* _Saved data entries_
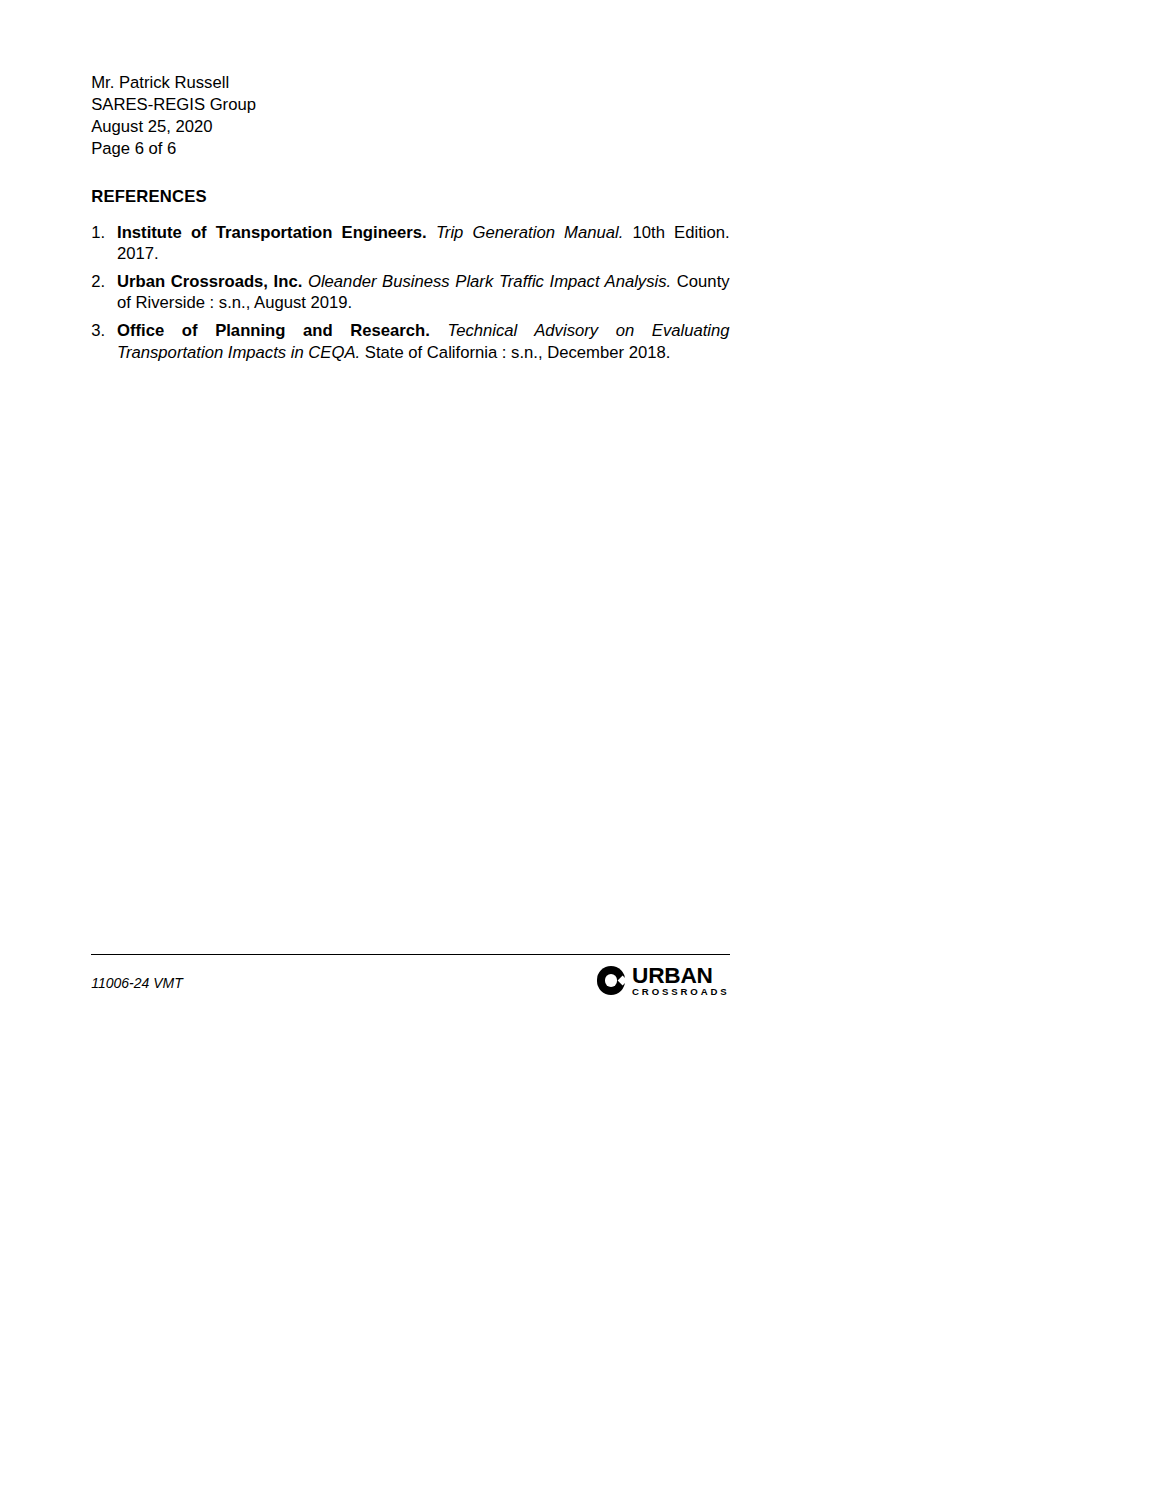Mr. Patrick Russell
SARES-REGIS Group
August 25, 2020
Page 6 of 6
REFERENCES
1. Institute of Transportation Engineers. Trip Generation Manual. 10th Edition. 2017.
2. Urban Crossroads, Inc. Oleander Business Plark Traffic Impact Analysis. County of Riverside : s.n., August 2019.
3. Office of Planning and Research. Technical Advisory on Evaluating Transportation Impacts in CEQA. State of California : s.n., December 2018.
11006-24 VMT
URBAN
CROSSROADS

* _What is needed_
Go through the entries above and write them out again exactly, images left behind.

* _Answer to the exercise_
Mr. Patrick Russell
SARES-REGIS Group
August 25, 2020
Page 6 of 6
REFERENCES
1. Institute of Transportation Engineers. Trip Generation Manual. 10th Edition. 2017.
2. Urban Crossroads, Inc. Oleander Business Plark Traffic Impact Analysis. County of Riverside : s.n., August 2019.
3. Office of Planning and Research. Technical Advisory on Evaluating Transportation Impacts in CEQA. State of California : s.n., December 2018.
11006-24 VMT
URBAN
CROSSROADS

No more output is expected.